Maybe it’s because I just finished Glee for the third time, or maybe it’s because Linkin Park frontman Chester Bennington recently passed away, but I got to thinking about why we care so much when celebrities die. People die every day- friends, family, strangers- but when a celebrity dies, everyone stops what they’re doing, tweets about it, and mourns for days or weeks at a time.
I remember exactly where I was June 25, 2009, when Michael Jackson died (my uncle’s study in Bogota), August 11, 2014, when Robin Williams died (touring Princeton University) and February 11, 2012 when Whitney Houston died (having brunch in Coral Gables). Ask me twenty years from now and I’ll still remember where I was and how I reacted. Spoiler alert: I cried.
And while it pains me to say this, I think I cried more when Cory Monteith died than when my own grandfather died. Granted, I was seven and didn’t really understand the concept of death, as compared to being fifteen and understanding what was happening. I had also spent the past four years getting to know Cory Monteith or at least Finn Hudson on a weekly basis.
I had spent my whole life listening to Whitney Houston and Michael Jackson on the radio and to this day will hear songs for the millionth time before realizing they’re Whitney Houston and Michael Jackson songs that had such a positive effect on my life and childhood.
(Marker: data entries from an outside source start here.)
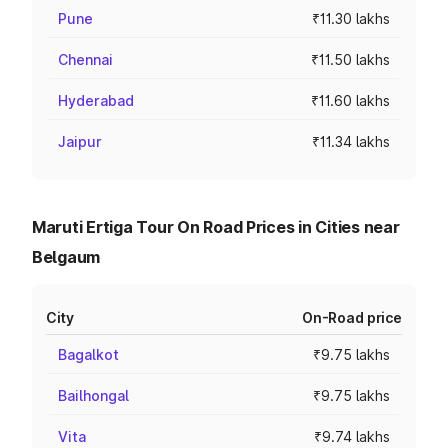
Pune
₹11.30 lakhs
Chennai
₹11.50 lakhs
Hyderabad
₹11.60 lakhs
Jaipur
₹11.34 lakhs
Maruti Ertiga Tour On Road Prices in Cities near
Belgaum
City
On-Road price
Bagalkot
₹9.75 lakhs
Bailhongal
₹9.75 lakhs
Vita
₹9.74 lakhs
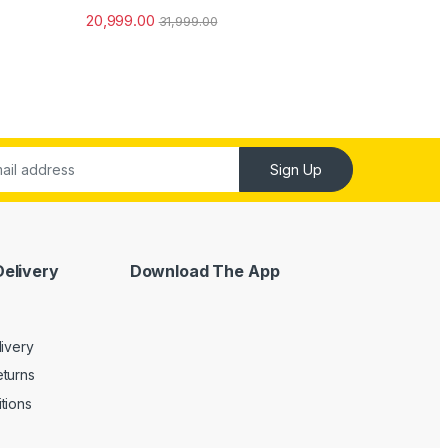
Rated
5.00
20,999.00
31,999.00
out of 5
Sign Up
Delivery
Download The App
livery
turns
tions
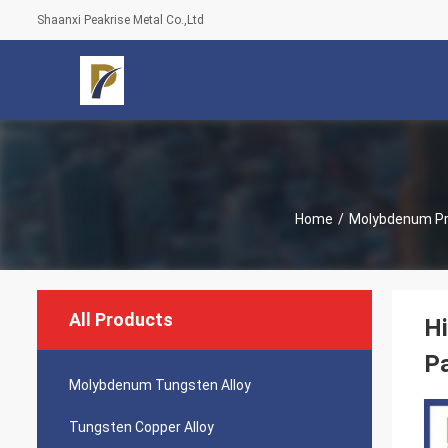
Shaanxi Peakrise Metal Co.,Ltd
Home
/
Molybdenum P
All Products
H
P
Molybdenum Tungsten Alloy
Tungsten Copper Alloy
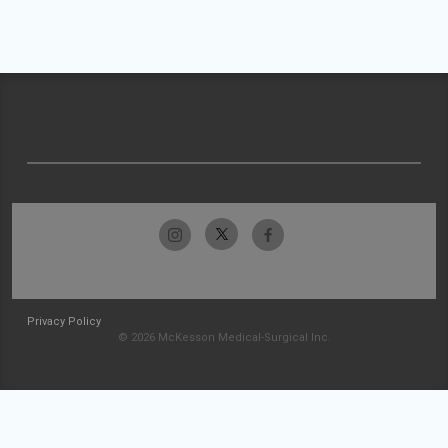
Privacy Policy
© 2026 McKesson Medical-Surgical Inc.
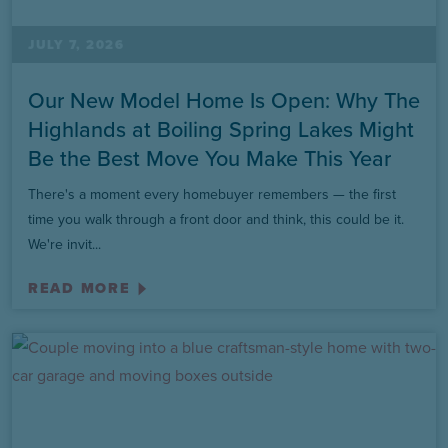
JULY 7, 2026
Our New Model Home Is Open: Why The
Highlands at Boiling Spring Lakes Might
Be the Best Move You Make This Year
There's a moment every homebuyer remembers — the first
time you walk through a front door and think, this could be it.
We're invit...
READ MORE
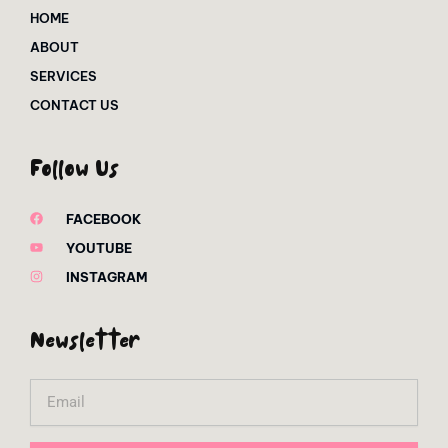
HOME
ABOUT
SERVICES
CONTACT US
Follow Us
FACEBOOK
YOUTUBE
INSTAGRAM
Newsletter
Email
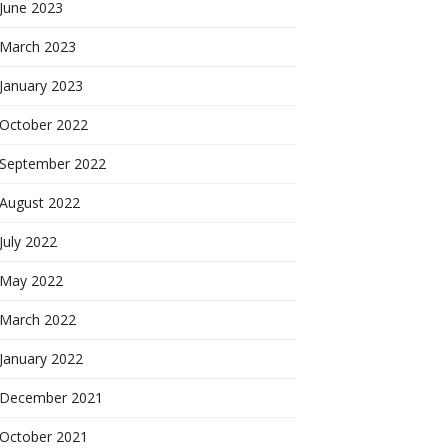
June 2023
March 2023
January 2023
October 2022
September 2022
August 2022
July 2022
May 2022
March 2022
January 2022
December 2021
October 2021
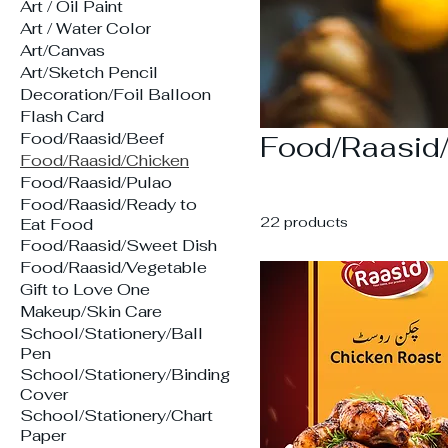
Art / Oil Paint
Art / Water Color
Art/Canvas
Art/Sketch Pencil
Decoration/Foil Balloon
Flash Card
Food/Raasid/Beef
Food/Raasid
Food/Raasid/Chicken
Food/Raasid/Pulao
Food/Raasid/Ready to
22 products
Eat Food
Food/Raasid/Sweet Dish
Food/Raasid/Vegetable
Gift to Love One
Makeup/Skin Care
School/Stationery/Ball
Pen
School/Stationery/Binding
Cover
School/Stationery/Chart
Paper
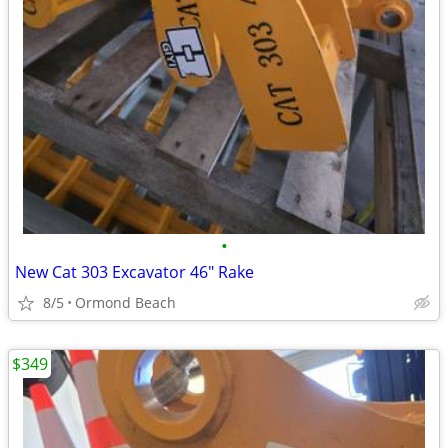
•
New Cat 303 Excavator 46" Rake
8/5
Ormond Beach
$349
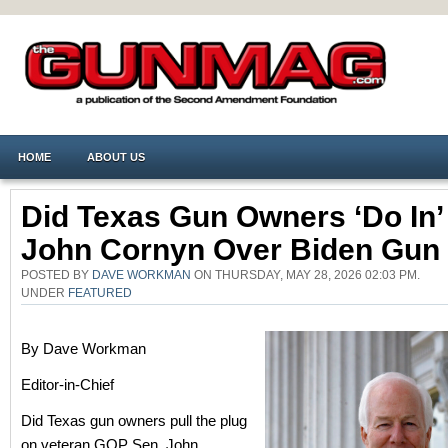
HOME
ABOUT US
Did Texas Gun Owners ‘Do In’
John Cornyn Over Biden Gun
POSTED BY
DAVE WORKMAN
ON THURSDAY, MAY 28, 2026 02:03 PM.
UNDER
FEATURED
By Dave Workman
Editor-in-Chief
Did Texas gun owners pull the plug
on veteran GOP Sen. John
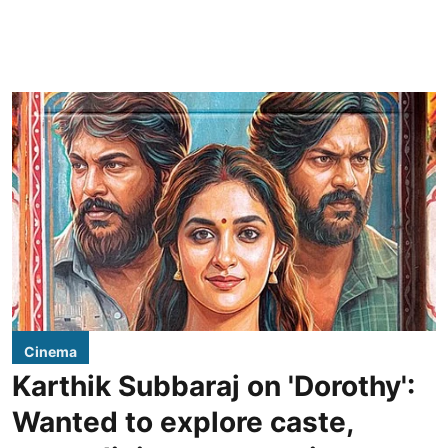
Cinema
Karthik Subbaraj on 'Dorothy':
Wanted to explore caste,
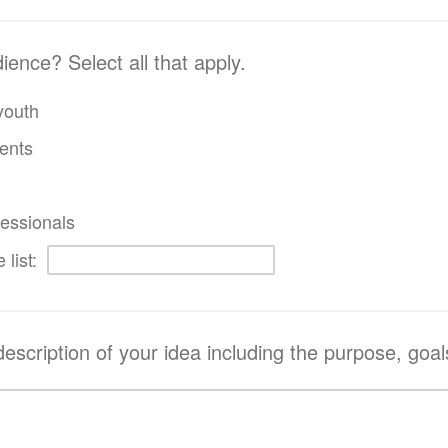
ence? Select all that apply.
youth
ents
essionals
 list:
description of your idea including the purpose, goals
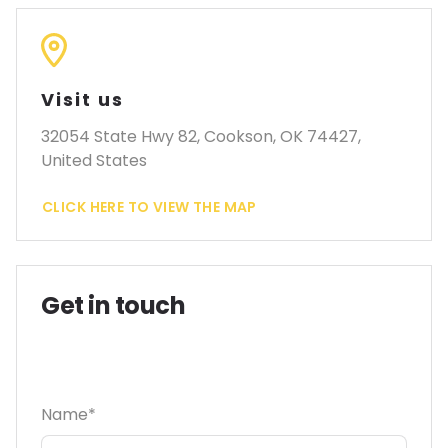
Visit us
32054 State Hwy 82, Cookson, OK 74427,
United States
CLICK HERE TO VIEW THE MAP
Get in touch
Name*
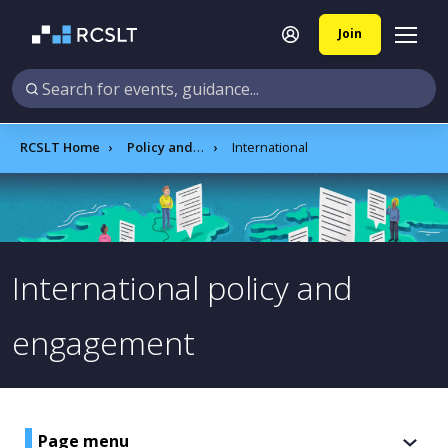
Join
RCSLT Home
Policy and influencing
International
International policy and
engagement
Page menu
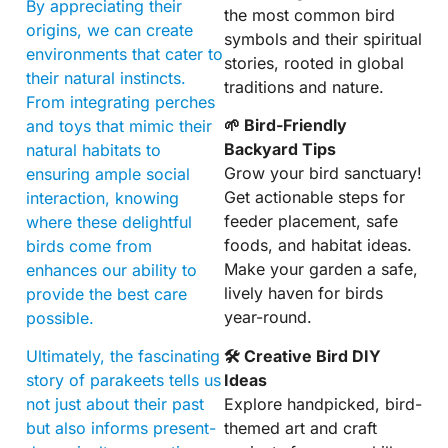
By appreciating their
the most common bird
origins, we can create
symbols and their spiritual
environments that cater to
stories, rooted in global
their natural instincts.
traditions and nature.
From integrating perches
🌱 Bird-Friendly
and toys that mimic their
Backyard Tips
natural habitats to
Grow your bird sanctuary!
ensuring ample social
Get actionable steps for
interaction, knowing
feeder placement, safe
where these delightful
foods, and habitat ideas.
birds come from
Make your garden a safe,
enhances our ability to
lively haven for birds
provide the best care
year-round.
possible.
🛠 Creative Bird DIY
Ultimately, the fascinating
Ideas
story of parakeets tells us
Explore handpicked, bird-
not just about their past
themed art and craft
but also informs present-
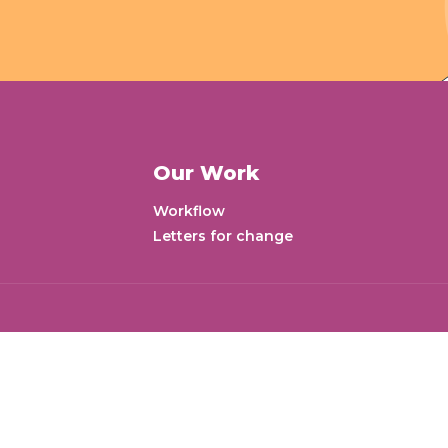
Our Work
Workflow
Letters for change
Ne
aj Valley Tower, Mohan
 Mumbai - 400063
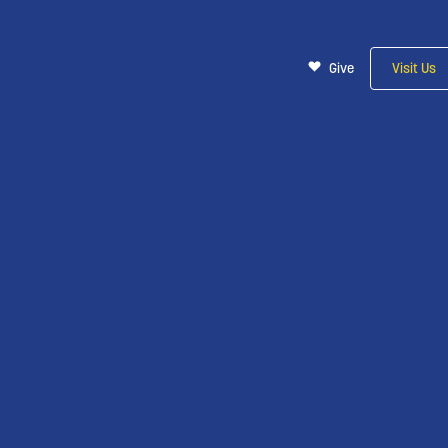
Give
Visit Us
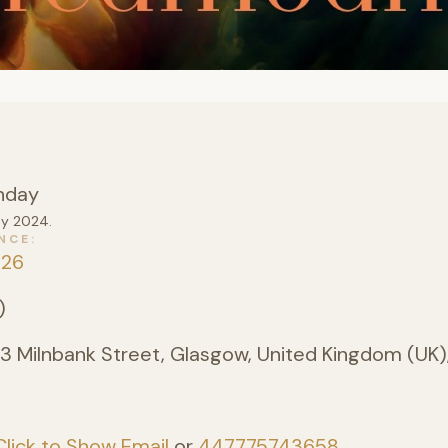
nday
ay 2024.
NCE
026
)
3 Milnbank Street, Glasgow, United Kingdom (UK)
Click to Show Email
or
447775743658
.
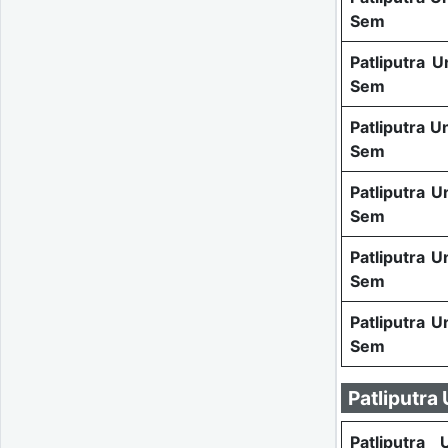
Sem
Patliputra U
Sem
Patliputra U
Sem
Patliputra U
Sem
Patliputra U
Sem
Patliputra U
Sem
Patliputra
Patliputra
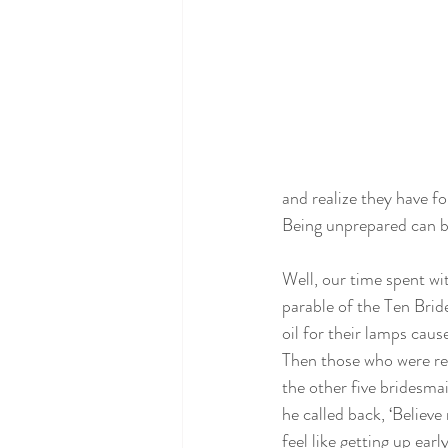
and realize they have f
Being unprepared can be
Well, our time spent wit
parable of the Ten Brid
oil for their lamps cau
Then those who were rea
the other five bridesmai
he called back, ‘Believ
feel like getting up ea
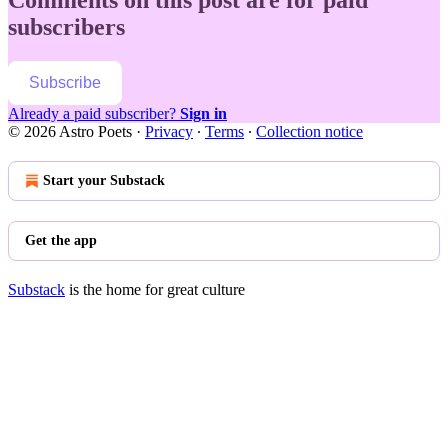
subscribers
Subscribe
Already a paid subscriber?
Sign in
© 2026 Astro Poets
·
Privacy
∙
Terms
∙
Collection notice
Start your Substack
Get the app
Substack
is the home for great culture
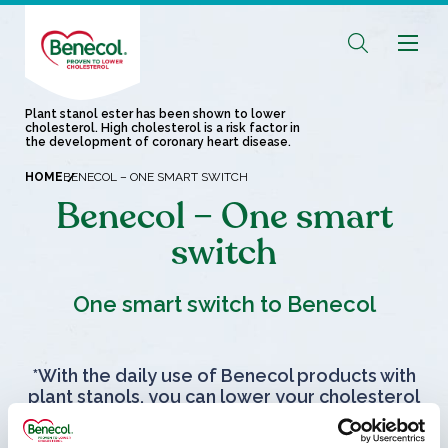
Plant stanol ester has been shown to lower
cholesterol. High cholesterol is a risk factor in
the development of coronary heart disease.
HOME
BENECOL – ONE SMART SWITCH
Benecol – One smart
switch
One smart switch to Benecol
*With the daily use of Benecol products with
plant stanols, you can lower your cholesterol
in 2-3 weeks.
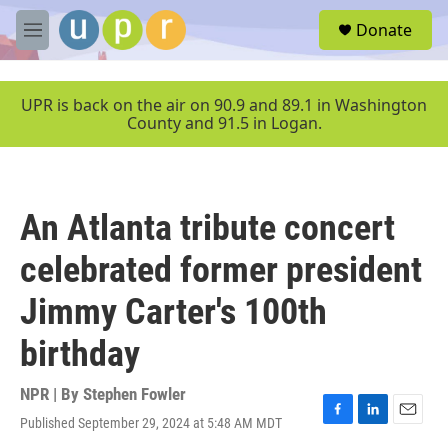
Skip to main content
S
Donate
e
M
a
e
r
n
c
u
UPR is back on the air on 90.9 and 89.1 in Washington
h
County and 91.5 in Logan.
u
e
r
y
An Atlanta tribute concert
celebrated former president
Jimmy Carter's 100th
birthday
NPR | By
Stephen Fowler
Published September 29, 2024 at 5:48 AM MDT
F
L
E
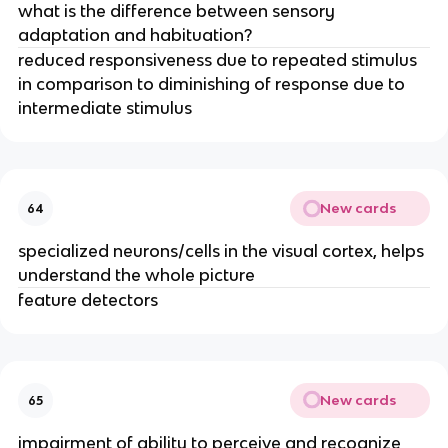
what is the difference between sensory
adaptation and habituation?
reduced responsiveness due to repeated stimulus
in comparison to diminishing of response due to
intermediate stimulus
New cards
64
specialized neurons/cells in the visual cortex, helps
understand the whole picture
feature detectors
New cards
65
impairment of ability to perceive and recognize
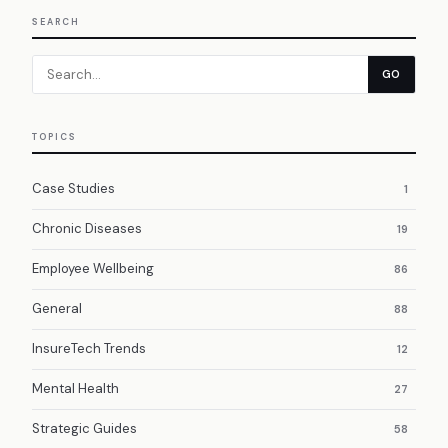
SEARCH
GO
TOPICS
Case Studies
1
Chronic Diseases
19
Employee Wellbeing
86
General
88
InsureTech Trends
12
Mental Health
27
Strategic Guides
58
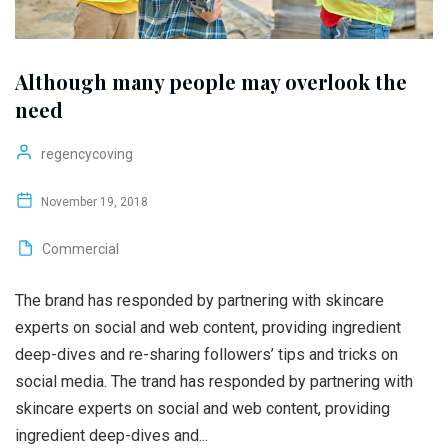
Although many people may overlook the
need
regencycoving
November 19, 2018
Commercial
The brand has responded by partnering with skincare
experts on social and web content, providing ingredient
deep-dives and re-sharing followers’ tips and tricks on
social media. The trand has responded by partnering with
skincare experts on social and web content, providing
ingredient deep-dives and...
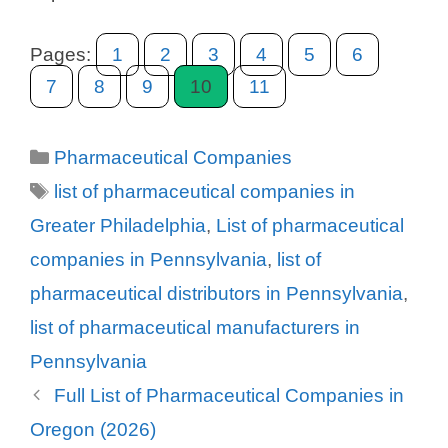
Pages:
1
2
3
4
5
6
7
8
9
10
11
Categories
Pharmaceutical Companies
Tags
list of pharmaceutical companies in
Greater Philadelphia
,
List of pharmaceutical
companies in Pennsylvania
,
list of
pharmaceutical distributors in Pennsylvania
,
list of pharmaceutical manufacturers in
Pennsylvania
Full List of Pharmaceutical Companies in
Oregon (2026)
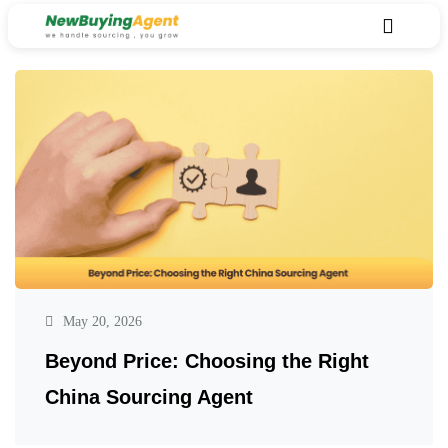
May 20, 2026
Beyond Price: Choosing the Right
China Sourcing Agent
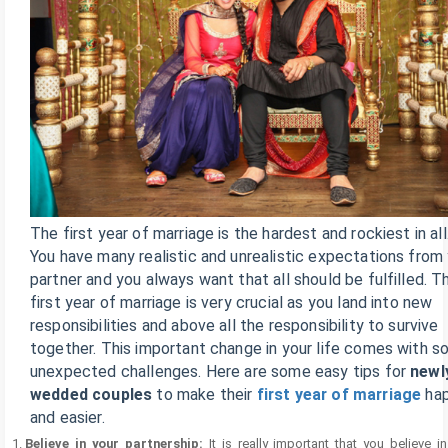
The first year of marriage is the hardest and rockiest in all
You have many realistic and unrealistic expectations from
partner and you always want that all should be fulfilled. T
first year of marriage is very crucial as you land into new
responsibilities and above all the responsibility to survive
together. This important change in your life comes with 
unexpected challenges. Here are some easy tips for
newl
wedded couples
to make their
first year of marriage
hap
and easier.
Believe in your partnership:
It is really important that you believe i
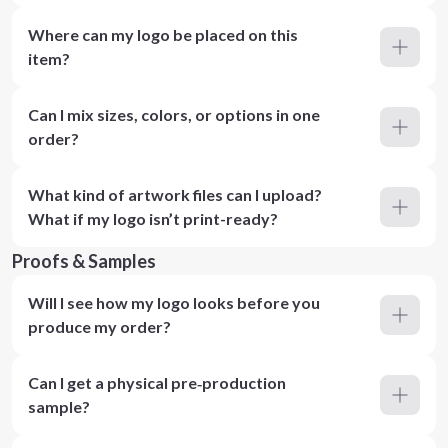
Where can my logo be placed on this
item?
Can I mix sizes, colors, or options in one
order?
What kind of artwork files can I upload?
What if my logo isn’t print-ready?
Proofs & Samples
Will I see how my logo looks before you
produce my order?
Can I get a physical pre‑production
sample?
When they passed away and the idea that I would never see them on TV or hear them on the radio finally occurred to me, that’s when it hit me. The reason I cared so much, the reason we all care so much, is because we take these celebrities for granted.
Not a day goes by where I don’t think about how I one day won’t have my mom and dad around to help me and guide me. And yet I can’t begin to imagine what life without Taylor Swift would be. I’m not saying she means more to me than my parents, I think what happens is that we put celebrities on this pedestal, allowing them to become huge parts of us, these magical beings, and then we lose them, and are reminded of what humanity really is, that rock stars have problems, and sometimes old age takes you away, people get sick, and cars crash.
We don’t treat celebrities like people, we treat them like invincible heroes. That’s why it hurts so much when they die, because heroes aren’t supposed to die, they’re supposed to always be there.
We spend so much time listening to their music and watching their movies that we can’t even begin to imagine what our lives would be without them. They start to become a part of our lives and the glitz and glamour that come with fame allow us to forget that they’re real people. Eventually, the inevitability that is death catches up to them, and us, and we lose that part of our lives.
When we’re reminded of their humanity, we’re reminded of the effect they had on so many people, and that’s why we care so much. Not because they’re more important than anyone else, but because their deaths mean something different. They remind us that there are few certainties in life, one of which being that there will come a day where we, and everyone else we know, will no longer be here.
No one is immune to death, even those we idolize. It’s a hard pill to swallow sometimes, but I think that if anything, it reminds us to live our lives to the fullest and follow our dreams.